Please start any new threads on our new site at https://forums.sqlteam.com. We've got lots of great SQL Server experts to answer whatever question you can come up with.

 All Forums
 SQL Server 2005 Forums
 SQL Server Administration (2005)
 Index Performance Tuning Help

Author  Topic 

BaggaDonuts
Yak Posting Veteran

52 Posts

Posted - 2007-10-22 : 18:47:30
I'm using the Database Engine Tuning Advisor to do some performance evaluation on my database. I have one particular table that will potentially have a couple million rows. but this may not occur for a few months to a year from now.

when i run the advisor with 1.5 million rows, it recommends that i add an index across all columns in this table (covering index) for an estimated 91% improvement. when i run it with 1500 rows in it, it recommends that i add an index on 2 key columns for an 8% improvement.
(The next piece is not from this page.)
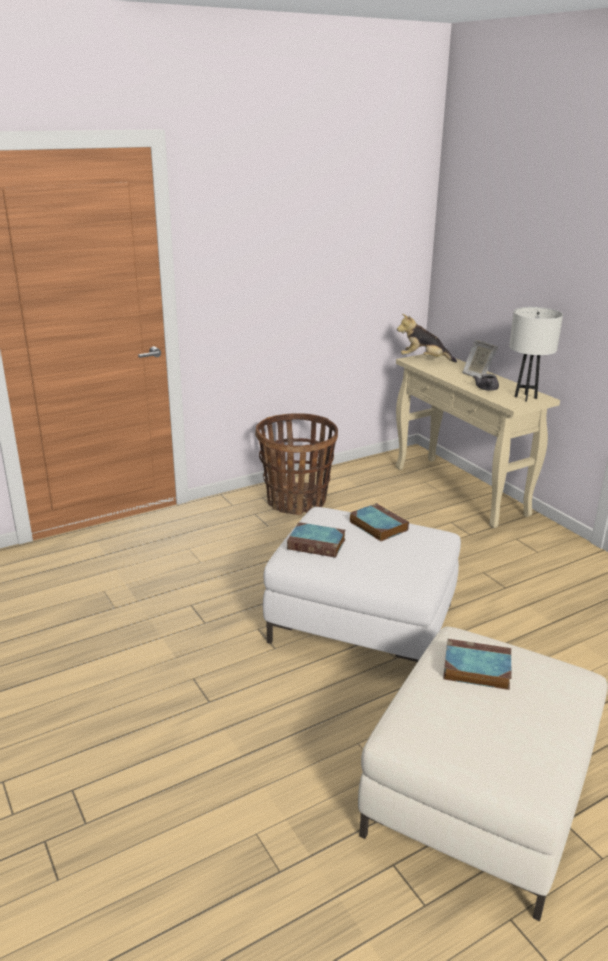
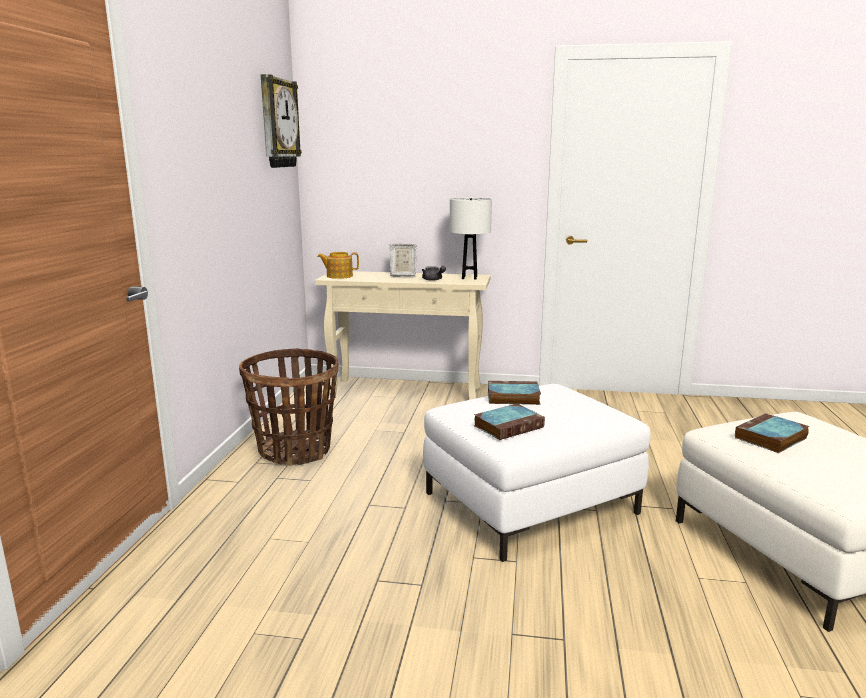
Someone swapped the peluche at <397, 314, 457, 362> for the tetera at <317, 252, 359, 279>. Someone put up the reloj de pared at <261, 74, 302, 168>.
how should i reconcile this? can i have both and what does that do to performance?

tkizer
Almighty SQL Goddess

38200 Posts

Posted - 2007-10-22 : 19:05:41
You shouldn't even worry about a table with 1500 rows in it. The optimizer will often times find it faster to do a table scan/clustered index scan.

All an index that covers all columns in a table sounds like a bad idea.
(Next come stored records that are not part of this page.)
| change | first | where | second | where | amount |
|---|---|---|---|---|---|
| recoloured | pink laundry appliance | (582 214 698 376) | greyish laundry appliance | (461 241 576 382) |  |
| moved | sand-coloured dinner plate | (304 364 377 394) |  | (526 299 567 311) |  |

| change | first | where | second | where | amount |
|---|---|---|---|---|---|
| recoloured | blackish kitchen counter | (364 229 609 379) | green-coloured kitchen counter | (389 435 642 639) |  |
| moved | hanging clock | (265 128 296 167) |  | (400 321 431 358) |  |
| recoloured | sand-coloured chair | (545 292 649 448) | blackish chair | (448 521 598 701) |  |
To figure out what you should do, load up a test database that will contain the number of rows that you expect in one year. Then plan with the indexes and queries to see what works best.

Can you post the more frequent select statements that will occur across this table so that we can make an educated guess on what the indexes should be and you can then compare our suggestions to the advisor's suggestions.

As a side note, I almost never use the advisor as it typically does not produce realistic results. We use a performance environment to figure out what to do. In the environment we have tools that can load data and simulate production access.

Tara Kizer
Microsoft MVP for Windows Server System - SQL Server
http://weblogs.sqlteam.com/tarad/
Go to Top of Page

BaggaDonuts
Yak Posting Veteran

52 Posts

Posted - 2007-10-22 : 19:20:10
Thanks Tara. It was much faster after adding the recommended index with 1.5 million rows in it. it's not quite all columns, as you'll see below. here's some more info (forgive the length here):

Table Structure of the table that will contain the large number of rows:

CREATE TABLE [dbo].[t_AtomVersion](
[AtomVersionId] [bigint] IDENTITY(1,1) NOT NULL,
[AtomId] [int] NOT NULL,
[StructureVersion] [int] NOT NULL,
[ContentVersion] [int] NOT NULL,
[CreatedDate] [datetime] NOT NULL CONSTRAINT [DF_t_AtomVersion_CreatedDate] DEFAULT (getdate()),
[AtomVersionStatusId] [smallint] NOT NULL,
[VersionDescription] [varchar](256) COLLATE SQL_Latin1_General_CP1_CI_AS NULL,
[AssemblySize] [bigint] NOT NULL CONSTRAINT [DF_t_AtomVersion_FileSize] DEFAULT ((0)),
CONSTRAINT [PK_t_AtomVersion] PRIMARY KEY CLUSTERED
(
[AtomVersionId] ASC
)WITH (IGNORE_DUP_KEY = OFF) ON [PRIMARY],
CONSTRAINT [UC_t_AtomVersion] UNIQUE NONCLUSTERED
(
[AtomId] ASC,
[StructureVersion] ASC,
[ContentVersion] ASC
)WITH (IGNORE_DUP_KEY = OFF) ON [PRIMARY]
) ON [PRIMARY]

GO
SET ANSI_PADDING OFF
GO
USE [Packaging]
GO
ALTER TABLE [dbo].[t_AtomVersion] WITH CHECK ADD CONSTRAINT [FK_t_AtomVersion_t_Atom] FOREIGN KEY([AtomId])
REFERENCES [dbo].[t_Atom] ([AtomId])
GO
ALTER TABLE [dbo].[t_AtomVersion] WITH CHECK ADD CONSTRAINT [FK_t_AtomVersion_t_AtomVersionStatus] FOREIGN KEY([AtomVersionStatusId])
REFERENCES [dbo].[t_AtomVersionStatus] ([AtomVersionStatusId])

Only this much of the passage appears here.